Morrison’s rush to back Biden’s boycott came as “no surprise” in another sense as well. He knew in advance that he had the backing of the Labor Party opposition. As Labor’s shadow foreign minister Penny Wong boasted, Labor had already publicly recorded its desire for a common position with the government on joining a boycott.
With the US Olympics boycott call flagging globally, Dutton further ratcheted up the confrontation with China last Friday. Referring explicitly to the “growing threat” posed by China, he said the Coalition government would buy up to 40 Black Hawk helicopters from the US. That meant dumping the country’s 47 European Airbus-designed MRH90 Taipan helicopters, which were originally due to be withdrawn in 2037.
While insisting that the Taipans had proven unreliable, Dutton pointed to closer integration into the US forces. He emphasised that the Black Hawks were “interoperable with our counterparts and with our allies” and “the favoured platform in the United States.”
Blackhawks are manufactured by Sikorsky, which is owned by Lockheed Martin. By buying them “off the shelf” at a cost of $4.8 billion, the government hopes to rush the first six of the helicopters into service by early 2023.
The full “Americanisation” of the Australian military is proceeding apace. In October, the US State Department revealed it had approved the sale of 12 Romeo Seahawk helicopters for the Australian Navy, at a cost of $1.3 billion. Earlier this year, the Morrison government scrapped European Tiger helicopters, to be replaced by American Apache Attack helicopters.
The decision to support the US boycott and the military purchases highlights the escalating commitment of the Australian ruling class to US imperialism amid escalating preparations underway for another catastrophic war with China.
Dutton, a far-right figure who is positioning himself to replace Morrison as splits and revolts wrack the unstable government, foreshadowed that the government would announce “many other” military-related decisions “in the coming months.”
A December 9 editorial in the Murdoch media’s Australian praised Dutton’s helicopter announcements, saying that he and “fellow members of the national security committee are acutely aware that military conflict may not be far off.”
The editorial hailed what it described as Dutton’s “historic National Press Club address last month,” in which he virtually put the country on a pre-war footing by declaring: “Defence and defence industry can no longer be satisfied with a business-as-usual mindset. Instead, they must be driven by a mission of utmost national significance and urgency.”
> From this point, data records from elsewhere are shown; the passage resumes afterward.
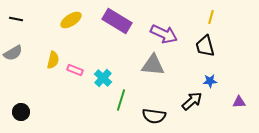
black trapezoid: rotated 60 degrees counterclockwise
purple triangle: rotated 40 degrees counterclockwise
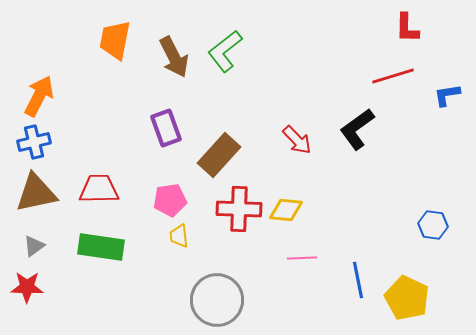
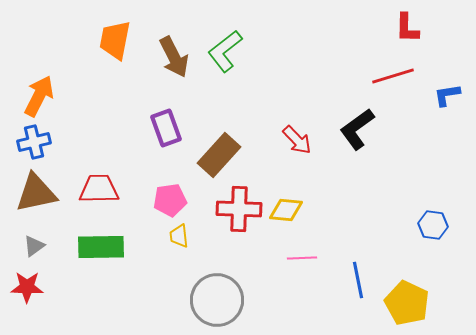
green rectangle: rotated 9 degrees counterclockwise
yellow pentagon: moved 5 px down
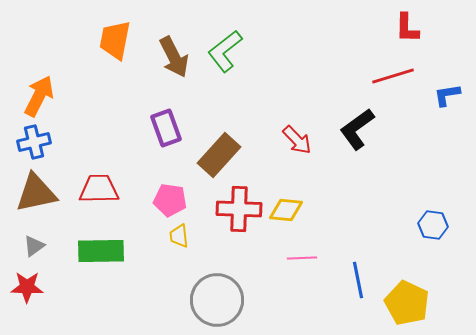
pink pentagon: rotated 16 degrees clockwise
green rectangle: moved 4 px down
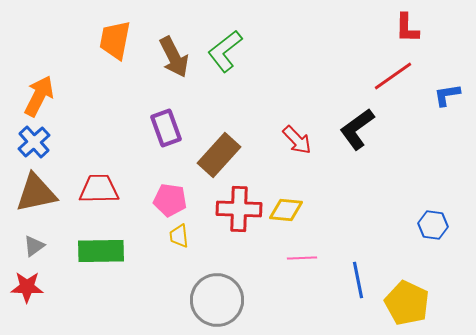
red line: rotated 18 degrees counterclockwise
blue cross: rotated 28 degrees counterclockwise
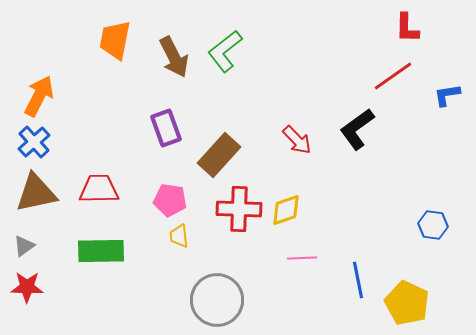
yellow diamond: rotated 24 degrees counterclockwise
gray triangle: moved 10 px left
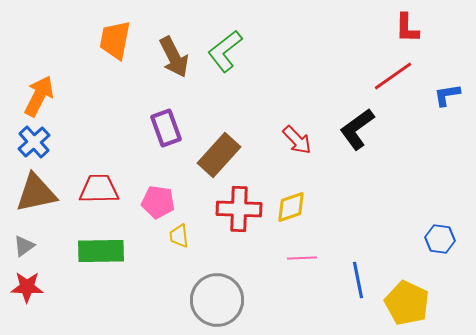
pink pentagon: moved 12 px left, 2 px down
yellow diamond: moved 5 px right, 3 px up
blue hexagon: moved 7 px right, 14 px down
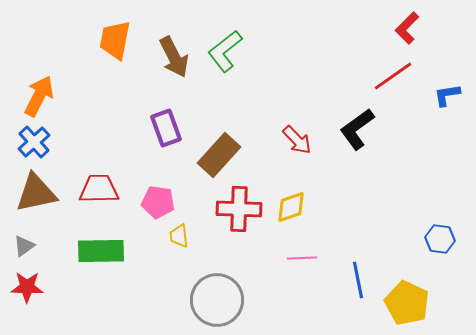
red L-shape: rotated 44 degrees clockwise
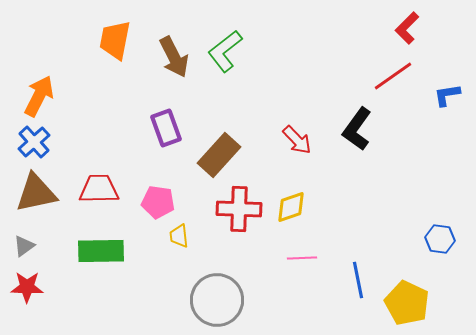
black L-shape: rotated 18 degrees counterclockwise
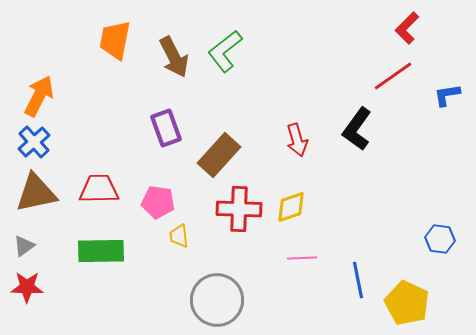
red arrow: rotated 28 degrees clockwise
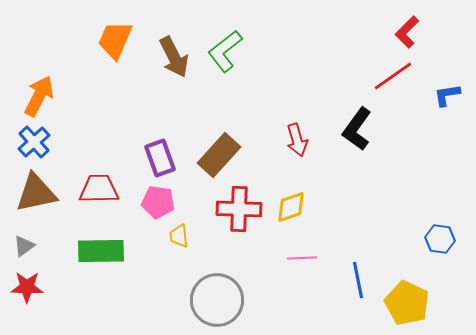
red L-shape: moved 4 px down
orange trapezoid: rotated 12 degrees clockwise
purple rectangle: moved 6 px left, 30 px down
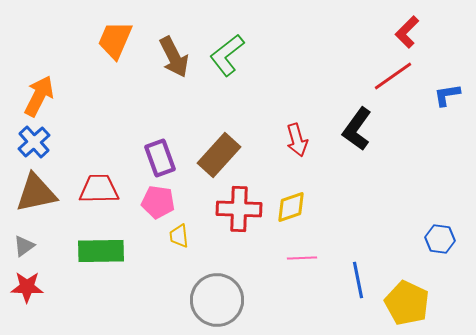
green L-shape: moved 2 px right, 4 px down
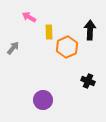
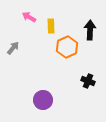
yellow rectangle: moved 2 px right, 6 px up
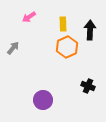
pink arrow: rotated 64 degrees counterclockwise
yellow rectangle: moved 12 px right, 2 px up
black cross: moved 5 px down
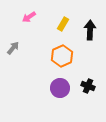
yellow rectangle: rotated 32 degrees clockwise
orange hexagon: moved 5 px left, 9 px down
purple circle: moved 17 px right, 12 px up
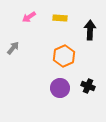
yellow rectangle: moved 3 px left, 6 px up; rotated 64 degrees clockwise
orange hexagon: moved 2 px right
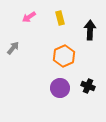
yellow rectangle: rotated 72 degrees clockwise
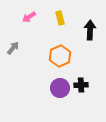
orange hexagon: moved 4 px left
black cross: moved 7 px left, 1 px up; rotated 24 degrees counterclockwise
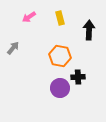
black arrow: moved 1 px left
orange hexagon: rotated 25 degrees counterclockwise
black cross: moved 3 px left, 8 px up
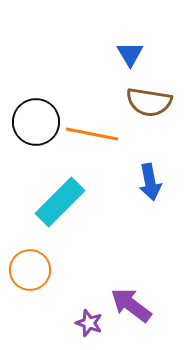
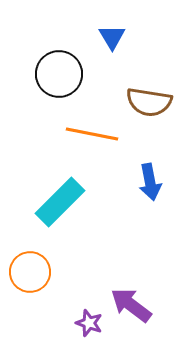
blue triangle: moved 18 px left, 17 px up
black circle: moved 23 px right, 48 px up
orange circle: moved 2 px down
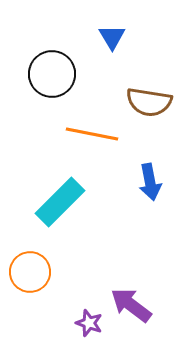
black circle: moved 7 px left
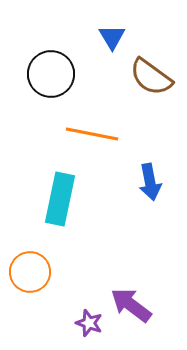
black circle: moved 1 px left
brown semicircle: moved 2 px right, 25 px up; rotated 27 degrees clockwise
cyan rectangle: moved 3 px up; rotated 33 degrees counterclockwise
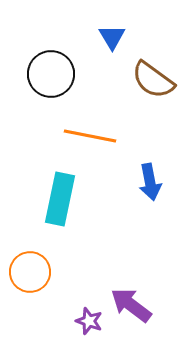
brown semicircle: moved 2 px right, 3 px down
orange line: moved 2 px left, 2 px down
purple star: moved 2 px up
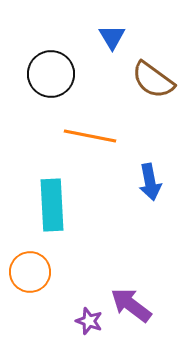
cyan rectangle: moved 8 px left, 6 px down; rotated 15 degrees counterclockwise
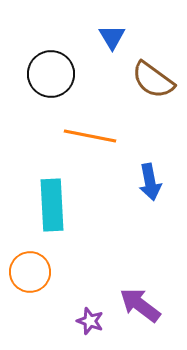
purple arrow: moved 9 px right
purple star: moved 1 px right
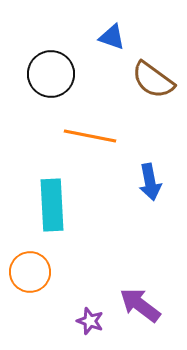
blue triangle: rotated 40 degrees counterclockwise
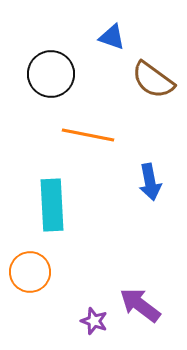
orange line: moved 2 px left, 1 px up
purple star: moved 4 px right
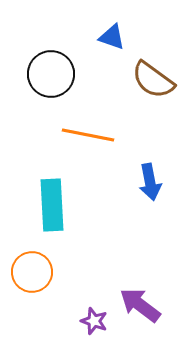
orange circle: moved 2 px right
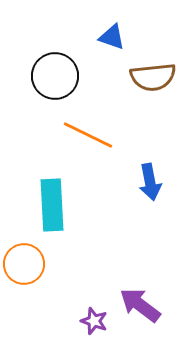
black circle: moved 4 px right, 2 px down
brown semicircle: moved 3 px up; rotated 42 degrees counterclockwise
orange line: rotated 15 degrees clockwise
orange circle: moved 8 px left, 8 px up
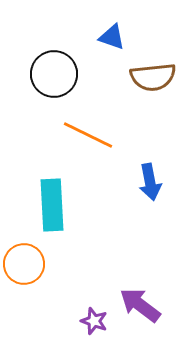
black circle: moved 1 px left, 2 px up
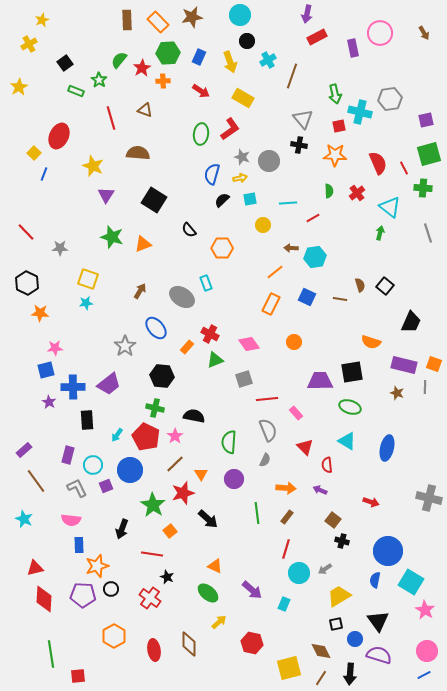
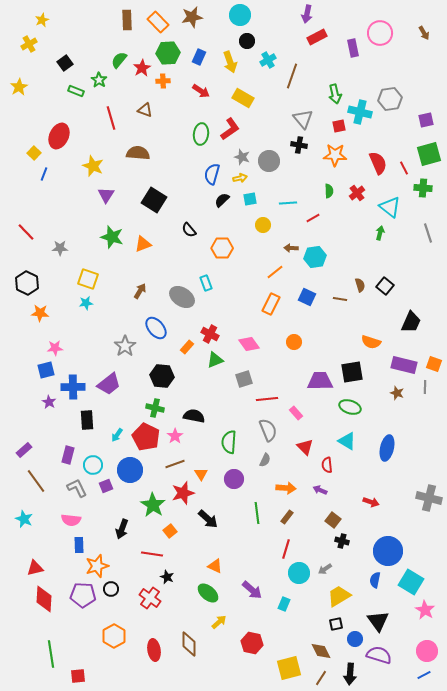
brown line at (175, 464): rotated 24 degrees clockwise
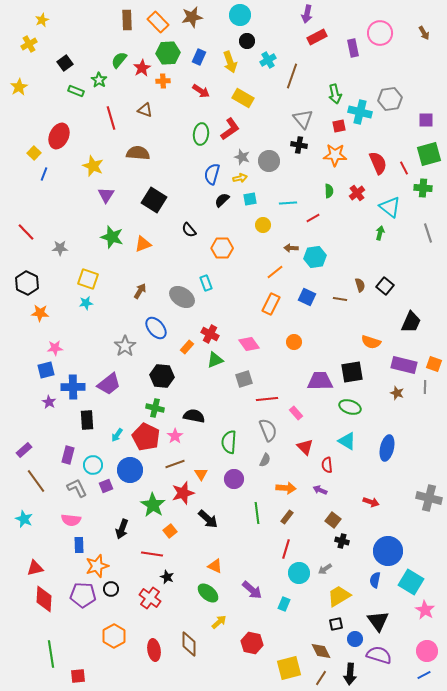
purple square at (426, 120): rotated 14 degrees clockwise
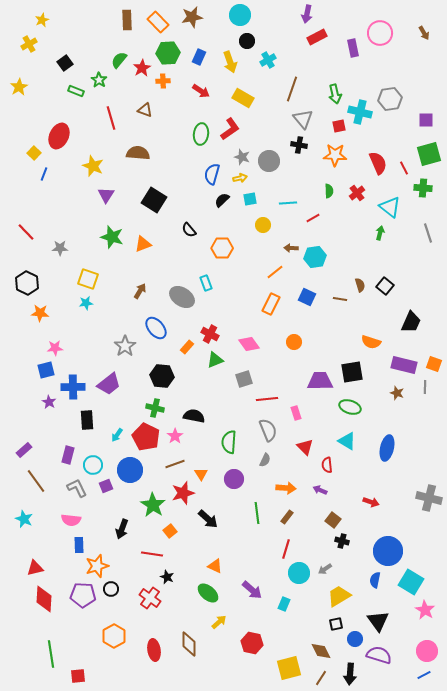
brown line at (292, 76): moved 13 px down
pink rectangle at (296, 413): rotated 24 degrees clockwise
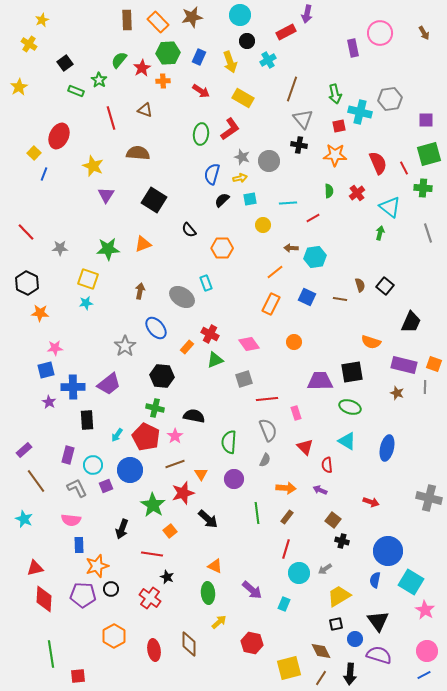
red rectangle at (317, 37): moved 31 px left, 5 px up
yellow cross at (29, 44): rotated 28 degrees counterclockwise
green star at (112, 237): moved 4 px left, 12 px down; rotated 20 degrees counterclockwise
brown arrow at (140, 291): rotated 21 degrees counterclockwise
green ellipse at (208, 593): rotated 45 degrees clockwise
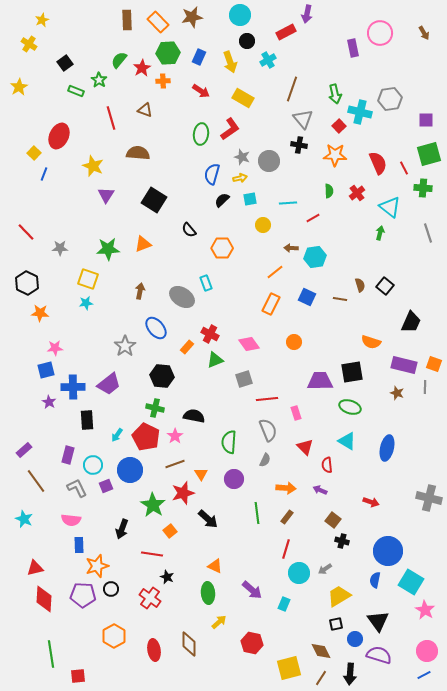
red square at (339, 126): rotated 32 degrees counterclockwise
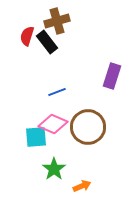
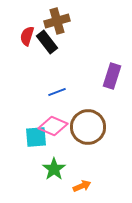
pink diamond: moved 2 px down
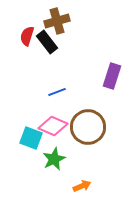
cyan square: moved 5 px left, 1 px down; rotated 25 degrees clockwise
green star: moved 10 px up; rotated 10 degrees clockwise
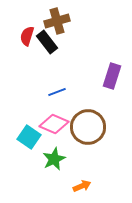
pink diamond: moved 1 px right, 2 px up
cyan square: moved 2 px left, 1 px up; rotated 15 degrees clockwise
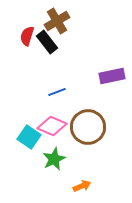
brown cross: rotated 15 degrees counterclockwise
purple rectangle: rotated 60 degrees clockwise
pink diamond: moved 2 px left, 2 px down
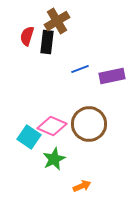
black rectangle: rotated 45 degrees clockwise
blue line: moved 23 px right, 23 px up
brown circle: moved 1 px right, 3 px up
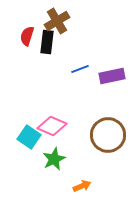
brown circle: moved 19 px right, 11 px down
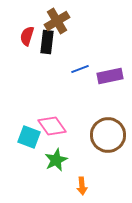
purple rectangle: moved 2 px left
pink diamond: rotated 32 degrees clockwise
cyan square: rotated 15 degrees counterclockwise
green star: moved 2 px right, 1 px down
orange arrow: rotated 108 degrees clockwise
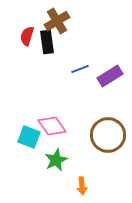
black rectangle: rotated 15 degrees counterclockwise
purple rectangle: rotated 20 degrees counterclockwise
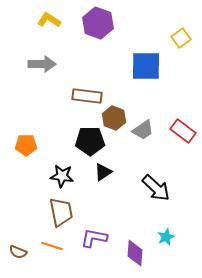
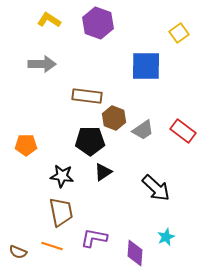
yellow square: moved 2 px left, 5 px up
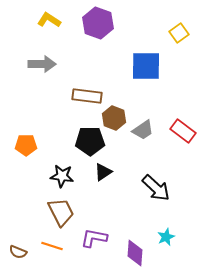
brown trapezoid: rotated 16 degrees counterclockwise
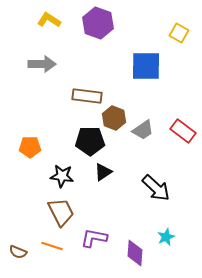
yellow square: rotated 24 degrees counterclockwise
orange pentagon: moved 4 px right, 2 px down
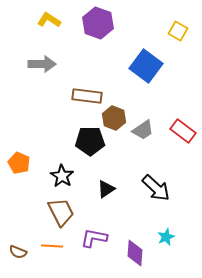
yellow square: moved 1 px left, 2 px up
blue square: rotated 36 degrees clockwise
orange pentagon: moved 11 px left, 16 px down; rotated 25 degrees clockwise
black triangle: moved 3 px right, 17 px down
black star: rotated 25 degrees clockwise
orange line: rotated 15 degrees counterclockwise
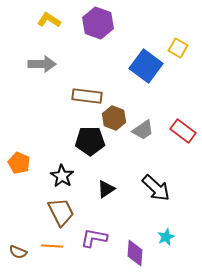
yellow square: moved 17 px down
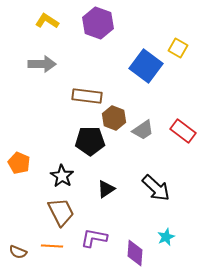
yellow L-shape: moved 2 px left, 1 px down
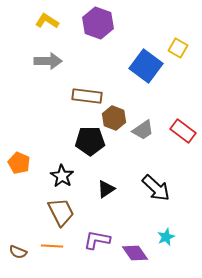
gray arrow: moved 6 px right, 3 px up
purple L-shape: moved 3 px right, 2 px down
purple diamond: rotated 40 degrees counterclockwise
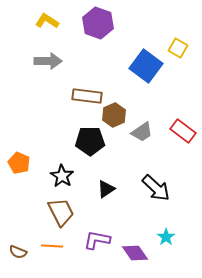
brown hexagon: moved 3 px up; rotated 15 degrees clockwise
gray trapezoid: moved 1 px left, 2 px down
cyan star: rotated 12 degrees counterclockwise
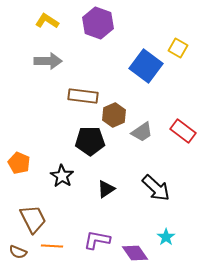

Labor reacted to Dutton’s helicopter switch by criticising the government from the right, branding it “the worst national security government in our country’s history” for not gearing up the military quickly enough. Shadow ministers Brendan O’Connor and Pat Conroy said 25 major defence projects were “running cumulatively 68 years late,” meaning military personnel were “not getting the equipment and platforms they need to do their jobs.”
Labor is continuing to present itself as the party best able to lead the country in war, as it did at its national conference in March, which unanimously passed no less than six resolutions denouncing China.
This bipartisan line-up on both the boycott and the military buildup is a warning of the plans underway for a disastrous war. That can and must be stopped by the building of a global anti-war movement, mobilising the working class on the basis of the common interests of workers in the US, China and internationally in overturning the root cause of war—the capitalist nation-state system of corporate profit.